One of the B.C. Liberal government's most vocal natural-resource-industry advocates plans to stay on the job.
In an interview this morning on The Early Edition on CBC Radio, Energy and Mines Minister Bill Bennett said he has no plans to quit in the wake of a devastating auditor general's report on regulation of the mining industry.
"The auditor general didn't call for me to resign," Bennett said on the air.
Auditor General Carol Bellringer wrote that "almost every one of our expectations for a robust compliance and enforcement program within the MEM [Ministry of Energy and Mines] and MoE [Ministry of Environment] were not met".
"The ministries have not publicly disclosed the limitations with their compliance and enforcement programs, increasing environmental risks, and government's ability to protect the environment," Bellringer concluded.
She added that "these risks became a reality and disaster occurred when the tailings dam at Mount Polley failed", which resulted in approximately 25 million cubic metres of wastewater moving into the water system, contaminating drinking water for a while in the town of Likely.
B.C. NDP Leader John Horgan has called on Premier Christy Clark to fire Bennett.
“This report is a scathing condemnation of Bill Bennett’s tenure as minister," Horgan said in a statement. "The auditor general concludes that the ministry’s lack of oversight directly led to the breach at Mount Polley. She has judged the minister in the harshest possible terms."
Bennett, however, told CBC Radio that Bellringer's office conducted "a performance audit".
"This was not an investigation into what caused the acccident at Mount Polley," he said.
Bennett cited last year's independent review, which concluded the breach in the tailings-pond dam resulted from a failure in the foundation of the embankment.
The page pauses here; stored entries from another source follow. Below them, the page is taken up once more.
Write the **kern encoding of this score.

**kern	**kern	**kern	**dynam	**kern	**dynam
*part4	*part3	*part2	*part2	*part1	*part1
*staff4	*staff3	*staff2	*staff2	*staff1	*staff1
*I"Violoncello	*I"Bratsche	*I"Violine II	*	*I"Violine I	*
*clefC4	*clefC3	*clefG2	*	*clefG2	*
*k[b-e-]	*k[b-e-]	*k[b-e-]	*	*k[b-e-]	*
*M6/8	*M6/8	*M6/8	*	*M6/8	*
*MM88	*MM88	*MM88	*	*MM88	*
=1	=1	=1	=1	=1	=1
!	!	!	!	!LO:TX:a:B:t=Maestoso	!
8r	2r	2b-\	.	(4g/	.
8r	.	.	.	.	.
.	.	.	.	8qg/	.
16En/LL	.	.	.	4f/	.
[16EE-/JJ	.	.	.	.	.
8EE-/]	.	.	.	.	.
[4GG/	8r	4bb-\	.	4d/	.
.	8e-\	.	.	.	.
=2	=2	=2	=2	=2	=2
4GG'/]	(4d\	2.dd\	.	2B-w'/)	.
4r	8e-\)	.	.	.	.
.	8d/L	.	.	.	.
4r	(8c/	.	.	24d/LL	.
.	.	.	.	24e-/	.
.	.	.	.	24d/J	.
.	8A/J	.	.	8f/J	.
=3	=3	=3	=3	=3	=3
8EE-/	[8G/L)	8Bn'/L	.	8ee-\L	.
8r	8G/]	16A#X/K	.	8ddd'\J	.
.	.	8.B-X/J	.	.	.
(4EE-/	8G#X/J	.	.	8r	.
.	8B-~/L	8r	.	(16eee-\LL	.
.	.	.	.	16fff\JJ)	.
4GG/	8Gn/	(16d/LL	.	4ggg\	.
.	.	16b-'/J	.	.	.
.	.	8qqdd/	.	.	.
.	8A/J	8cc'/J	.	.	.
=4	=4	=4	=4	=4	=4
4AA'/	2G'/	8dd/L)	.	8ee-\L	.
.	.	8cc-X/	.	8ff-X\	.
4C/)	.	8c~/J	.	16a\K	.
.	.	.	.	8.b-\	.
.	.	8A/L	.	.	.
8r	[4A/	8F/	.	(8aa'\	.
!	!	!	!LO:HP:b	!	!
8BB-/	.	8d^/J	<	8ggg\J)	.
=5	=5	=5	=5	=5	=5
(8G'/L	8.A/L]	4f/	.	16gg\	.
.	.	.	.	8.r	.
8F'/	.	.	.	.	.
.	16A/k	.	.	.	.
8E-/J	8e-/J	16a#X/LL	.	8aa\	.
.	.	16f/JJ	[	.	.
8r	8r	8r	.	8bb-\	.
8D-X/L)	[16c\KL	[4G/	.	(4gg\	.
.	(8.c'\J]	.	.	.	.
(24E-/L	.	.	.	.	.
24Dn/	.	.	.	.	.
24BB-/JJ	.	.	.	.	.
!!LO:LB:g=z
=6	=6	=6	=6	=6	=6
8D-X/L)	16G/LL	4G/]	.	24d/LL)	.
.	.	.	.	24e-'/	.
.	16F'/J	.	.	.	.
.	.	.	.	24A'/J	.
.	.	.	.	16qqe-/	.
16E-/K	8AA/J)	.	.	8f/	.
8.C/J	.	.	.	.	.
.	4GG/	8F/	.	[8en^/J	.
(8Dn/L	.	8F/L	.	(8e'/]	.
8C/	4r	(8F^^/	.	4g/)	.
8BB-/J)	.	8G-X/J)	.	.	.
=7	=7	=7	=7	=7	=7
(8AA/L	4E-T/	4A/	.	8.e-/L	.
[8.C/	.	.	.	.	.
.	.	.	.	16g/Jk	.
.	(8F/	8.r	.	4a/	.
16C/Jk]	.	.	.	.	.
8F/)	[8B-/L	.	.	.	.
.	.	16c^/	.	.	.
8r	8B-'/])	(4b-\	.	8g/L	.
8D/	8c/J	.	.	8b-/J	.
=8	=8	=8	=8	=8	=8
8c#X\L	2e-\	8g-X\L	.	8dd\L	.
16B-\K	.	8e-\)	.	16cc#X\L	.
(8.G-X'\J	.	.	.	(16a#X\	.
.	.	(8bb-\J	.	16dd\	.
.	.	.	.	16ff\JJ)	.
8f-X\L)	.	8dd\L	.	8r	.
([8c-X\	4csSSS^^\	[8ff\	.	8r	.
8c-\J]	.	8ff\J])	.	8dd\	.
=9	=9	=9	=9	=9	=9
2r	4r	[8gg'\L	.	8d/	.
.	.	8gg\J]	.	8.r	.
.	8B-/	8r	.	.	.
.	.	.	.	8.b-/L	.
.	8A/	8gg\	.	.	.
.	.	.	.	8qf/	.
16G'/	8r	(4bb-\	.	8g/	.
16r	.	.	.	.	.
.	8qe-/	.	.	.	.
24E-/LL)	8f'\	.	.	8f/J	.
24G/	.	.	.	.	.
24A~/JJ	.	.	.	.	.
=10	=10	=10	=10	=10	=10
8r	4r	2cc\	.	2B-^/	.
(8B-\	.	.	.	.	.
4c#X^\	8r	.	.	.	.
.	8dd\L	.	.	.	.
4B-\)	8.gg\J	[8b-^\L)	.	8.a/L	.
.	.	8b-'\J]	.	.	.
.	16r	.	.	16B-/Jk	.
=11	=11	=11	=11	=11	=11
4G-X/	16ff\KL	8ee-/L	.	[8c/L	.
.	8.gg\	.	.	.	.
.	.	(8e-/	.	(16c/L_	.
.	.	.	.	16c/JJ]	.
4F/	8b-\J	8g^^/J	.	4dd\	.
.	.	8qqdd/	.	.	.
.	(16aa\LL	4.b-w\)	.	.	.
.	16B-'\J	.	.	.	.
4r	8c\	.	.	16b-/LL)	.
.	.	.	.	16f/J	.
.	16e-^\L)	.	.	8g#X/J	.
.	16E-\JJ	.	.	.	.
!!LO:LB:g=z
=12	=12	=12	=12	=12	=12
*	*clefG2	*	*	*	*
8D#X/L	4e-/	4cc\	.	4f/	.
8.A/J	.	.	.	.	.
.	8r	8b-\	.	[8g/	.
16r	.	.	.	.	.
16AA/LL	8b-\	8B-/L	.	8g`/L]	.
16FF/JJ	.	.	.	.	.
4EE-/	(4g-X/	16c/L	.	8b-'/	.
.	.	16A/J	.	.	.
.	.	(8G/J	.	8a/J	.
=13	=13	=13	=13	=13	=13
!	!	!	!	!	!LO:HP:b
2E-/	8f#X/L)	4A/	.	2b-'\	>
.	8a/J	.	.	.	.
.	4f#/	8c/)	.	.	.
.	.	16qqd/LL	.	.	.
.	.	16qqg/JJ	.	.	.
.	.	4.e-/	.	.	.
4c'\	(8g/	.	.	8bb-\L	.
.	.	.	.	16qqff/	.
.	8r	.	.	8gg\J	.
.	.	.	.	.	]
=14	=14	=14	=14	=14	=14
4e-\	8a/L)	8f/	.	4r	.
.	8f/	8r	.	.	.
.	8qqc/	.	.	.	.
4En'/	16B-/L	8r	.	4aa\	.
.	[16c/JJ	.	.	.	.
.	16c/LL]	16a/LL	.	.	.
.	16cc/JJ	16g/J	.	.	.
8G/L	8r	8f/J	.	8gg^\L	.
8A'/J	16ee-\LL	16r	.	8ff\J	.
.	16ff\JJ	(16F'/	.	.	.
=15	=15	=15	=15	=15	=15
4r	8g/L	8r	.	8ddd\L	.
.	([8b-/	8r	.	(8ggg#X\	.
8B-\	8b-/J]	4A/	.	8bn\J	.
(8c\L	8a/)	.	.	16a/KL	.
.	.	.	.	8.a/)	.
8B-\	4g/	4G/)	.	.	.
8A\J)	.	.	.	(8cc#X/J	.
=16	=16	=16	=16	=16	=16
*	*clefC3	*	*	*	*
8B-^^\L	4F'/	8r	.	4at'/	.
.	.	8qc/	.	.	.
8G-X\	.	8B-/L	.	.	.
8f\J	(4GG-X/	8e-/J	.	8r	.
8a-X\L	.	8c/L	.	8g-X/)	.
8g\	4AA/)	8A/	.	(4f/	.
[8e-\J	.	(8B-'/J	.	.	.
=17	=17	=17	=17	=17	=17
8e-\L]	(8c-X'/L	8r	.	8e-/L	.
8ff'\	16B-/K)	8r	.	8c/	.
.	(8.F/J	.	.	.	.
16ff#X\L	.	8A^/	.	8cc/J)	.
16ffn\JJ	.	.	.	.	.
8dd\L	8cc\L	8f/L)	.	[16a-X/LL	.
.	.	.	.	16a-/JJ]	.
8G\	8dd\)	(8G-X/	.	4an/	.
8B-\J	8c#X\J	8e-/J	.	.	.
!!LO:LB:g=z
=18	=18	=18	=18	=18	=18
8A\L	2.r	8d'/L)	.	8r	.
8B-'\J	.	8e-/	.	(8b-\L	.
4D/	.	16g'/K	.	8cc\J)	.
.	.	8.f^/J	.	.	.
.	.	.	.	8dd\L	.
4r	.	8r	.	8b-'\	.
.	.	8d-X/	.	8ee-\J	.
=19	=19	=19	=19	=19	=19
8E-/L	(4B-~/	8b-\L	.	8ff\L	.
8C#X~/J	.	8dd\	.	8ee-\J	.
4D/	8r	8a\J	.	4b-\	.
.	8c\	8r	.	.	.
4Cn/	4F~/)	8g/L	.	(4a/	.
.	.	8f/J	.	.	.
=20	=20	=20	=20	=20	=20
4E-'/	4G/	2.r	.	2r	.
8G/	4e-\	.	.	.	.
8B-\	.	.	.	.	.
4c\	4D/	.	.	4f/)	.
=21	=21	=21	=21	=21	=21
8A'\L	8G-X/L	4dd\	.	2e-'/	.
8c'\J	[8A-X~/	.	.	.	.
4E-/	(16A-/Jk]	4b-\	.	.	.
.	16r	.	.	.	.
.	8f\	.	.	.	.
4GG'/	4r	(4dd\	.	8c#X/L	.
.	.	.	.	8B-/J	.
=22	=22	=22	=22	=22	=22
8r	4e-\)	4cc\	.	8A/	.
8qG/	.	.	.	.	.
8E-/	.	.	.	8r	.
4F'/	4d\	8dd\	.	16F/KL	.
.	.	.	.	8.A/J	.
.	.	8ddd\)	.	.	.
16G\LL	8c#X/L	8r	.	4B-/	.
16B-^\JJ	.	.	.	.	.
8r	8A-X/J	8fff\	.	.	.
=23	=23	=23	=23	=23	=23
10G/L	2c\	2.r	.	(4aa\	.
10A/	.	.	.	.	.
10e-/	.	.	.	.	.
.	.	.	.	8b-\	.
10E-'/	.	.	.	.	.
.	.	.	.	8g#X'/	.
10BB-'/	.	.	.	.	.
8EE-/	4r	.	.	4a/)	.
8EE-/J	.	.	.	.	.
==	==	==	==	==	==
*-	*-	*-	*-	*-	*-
This went undetected for years.
The independent review also noted that the "failure was triggered by construction of the downstream rockfill zone at a steep slope".
Bennett is the B.C. Liberal MLA for East Kootenay, which is home to several coal mines.
Bellringer recommended that the government remove its mining compliance and enforcement program from the Ministry of Energy and Mines.
In her view, this would address an "irreconcilable conflict" between the ministry role in promoting the mining industry and its role as a regulator. Bellringer concluded that the Ministry of Energy and Mines "is at risk of regulatory capture".
Bennett told CBC Radio that the government is considering having a "separate board" to oversee compliance, which would be "accountable" to the deputy minister of mines, the deputy minister of the environment, and the associate deputy minister for the Environmental Assessment Office.
"People who work in compliance and enforcement don't promote mining," Bennett insisted to CBC Radio host Rick Cluff. "That's not their job."
The auditor general included 16 other recommendations, including that the government "review its security mechanisms to ensure taxpayers are safeguarded from the costs of an environmental disaster".
In addition, Bellringer urged the government to publicly report "results and trends of all mining compliance and enforcement activities" and the "estimated liability and the security held for each mine".
Meanwhile, the Wilderness Committee issued a statement yesterday calling on the B.C. government to implement all of Bellringer's recommendations.
“The most important aspect is the urgent need for the compliance and enforcement program to be an independent unit from the Ministry of Energy and Mines,” said Wilderness Committee national policy director Gwen Barlee.